4 comments on “#CoolClimateData: Canadian Historical Climate Statistics”

  1. Being old I recall April weather in in Ontario in the 70's when we were headed for an ice age. April was significant because my buddies and I raced the new exciting sport of motocross. As this event runs in any type of weather it was memorable because warm and sunny was a fun day at Hully Gully and wet and cold was a miserable day. During the week running up to April 25th 1974 the weather was warm and sunny. On Sunday, race day it was wet snow on the clay like mud of Hully Gully. We have been in the global warming/climate crisis since Kyoto in 1990. 33 years later, few if any of the catastrophes has come true. I write to my MLA, MP and Justin somebody with much information and questions. No response. Thanks for all you do.

  2. Right now in So. Ontario we are having several days of very warm weather,temps today expected to reach a high of 28C.Seasonal temps not returning until Monday,April 17,it looks like.Just waiting for msm alarmists to spew their usual nonsense,"record breaking temperatures,never this warm in April before,AGW to blame",and the usual Doom-A-Thon from them.Meanwhile Calgary received an inch of snow in about an hour or so!

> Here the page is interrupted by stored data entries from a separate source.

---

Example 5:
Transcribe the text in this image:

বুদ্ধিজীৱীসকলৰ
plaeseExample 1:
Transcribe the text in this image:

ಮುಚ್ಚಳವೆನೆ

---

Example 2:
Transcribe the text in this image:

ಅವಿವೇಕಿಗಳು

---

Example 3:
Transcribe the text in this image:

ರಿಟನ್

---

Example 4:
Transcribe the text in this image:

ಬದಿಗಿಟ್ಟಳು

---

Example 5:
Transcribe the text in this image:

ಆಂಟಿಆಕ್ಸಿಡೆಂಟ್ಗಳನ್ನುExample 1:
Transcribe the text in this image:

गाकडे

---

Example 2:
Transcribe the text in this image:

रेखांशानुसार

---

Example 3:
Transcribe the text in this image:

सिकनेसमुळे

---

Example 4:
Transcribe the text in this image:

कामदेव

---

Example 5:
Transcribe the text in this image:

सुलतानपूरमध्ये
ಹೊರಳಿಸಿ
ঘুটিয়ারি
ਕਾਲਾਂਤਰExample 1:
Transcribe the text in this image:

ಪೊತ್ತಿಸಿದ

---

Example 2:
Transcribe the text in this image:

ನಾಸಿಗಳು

  3. Is the Canadian historical data the original unaltered temperature readins or the adjusted homogenized version, which of course shows more warming?

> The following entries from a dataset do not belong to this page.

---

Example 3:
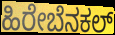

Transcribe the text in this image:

ಹಿರೇಬೆನಕಲ್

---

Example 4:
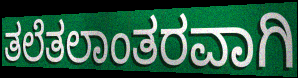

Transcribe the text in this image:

ತಲೆತಲಾಂತರವಾಗಿ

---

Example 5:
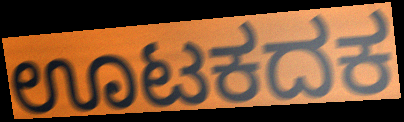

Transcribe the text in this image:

ಊಟಕದಕ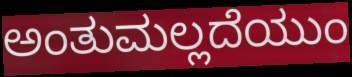
ಅಂತುಮಲ್ಲದೆಯುಂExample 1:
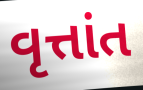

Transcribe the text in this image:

વૃત્તાંત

  4. I grew up in northern Illinois, north of Chicago. My birthday is April 8th. 70+ years ago when I was a child I was never sure if my birthday party would be outside in the warm sunshine or inside because of the snow and ice outside. Quite honestly, nothing much has changed in the past 70+ years in terms of the weather on my birthday. Well, not exactly true. What has changed is the current rage to hyperventilate about the doom that is soon to fall upon us. As has been noted by CDN many times, the climate has always been changing. It did so long before modern humans were around, and it will do so long after we are gone.